Imagine trying to understand about a whale when you’ve never seen a body of water larger than a puddle. And that paucity of environment would have huge implications on language.

For the same reason that most people couldn’t tell you anything about the Crusades. None of that has any real context to most people.

Give you an easy example because it’s coming up in a month or so. What does the Shrove in Shrove Tuesday mean?
 

Ryujin

Legend
But the thing is, even with video records, you have to actually watch them. Why would I watch a nature documentary, say, about things that have absolutely no context for me?

Imagine trying to understand about a whale when you’ve never seen a body of water larger than a puddle. And that paucity of environment would have huge implications on language.

For the same reason that most people couldn’t tell you anything about the Crusades. None of that has any real context to most people.

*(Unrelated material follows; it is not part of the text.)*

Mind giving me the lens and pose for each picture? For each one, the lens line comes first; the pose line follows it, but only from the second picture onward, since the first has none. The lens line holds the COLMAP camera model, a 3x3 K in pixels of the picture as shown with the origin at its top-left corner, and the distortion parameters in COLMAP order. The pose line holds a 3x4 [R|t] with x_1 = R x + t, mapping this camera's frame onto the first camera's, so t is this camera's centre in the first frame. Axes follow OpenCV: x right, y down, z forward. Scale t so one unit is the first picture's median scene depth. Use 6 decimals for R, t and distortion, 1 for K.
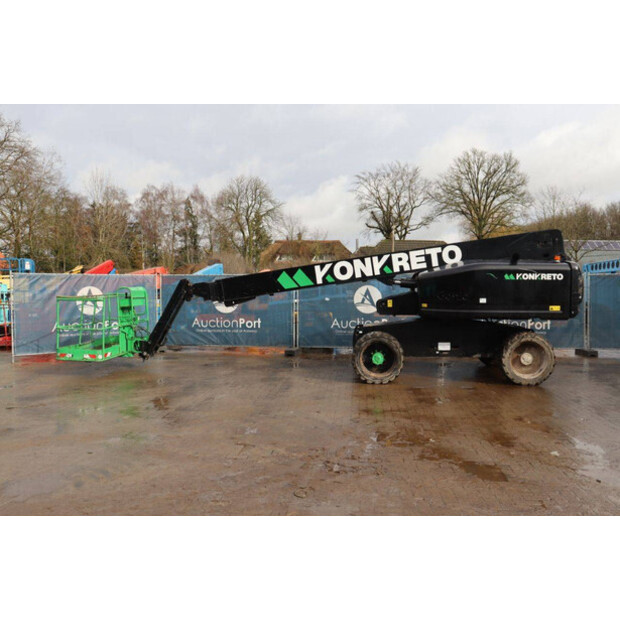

Give you an easy example because it’s coming up in a month or so. What does the Shrove in Shrove Tuesday mean?

Not all that relevant. Virtually everyone would must needs have some function on ship. Even children. As a result they would maintain the language that they do use. I wouldn't call the dropping of unused terms drift. I'd call it a lack of vocabulary. The words, however, still exist and are accessible in a very real way.

As far as Shrove, I'm going to absolve myself of stating a defintion ;)
 

Hussar

Legend
Actually, on a generation ship, so much of the ship's functions would be automated anyway that most of the human crew would be nothing but passengers. Why would you want to trust maintenance to humans?

Something along the lines of Wall-E would be pretty plausible.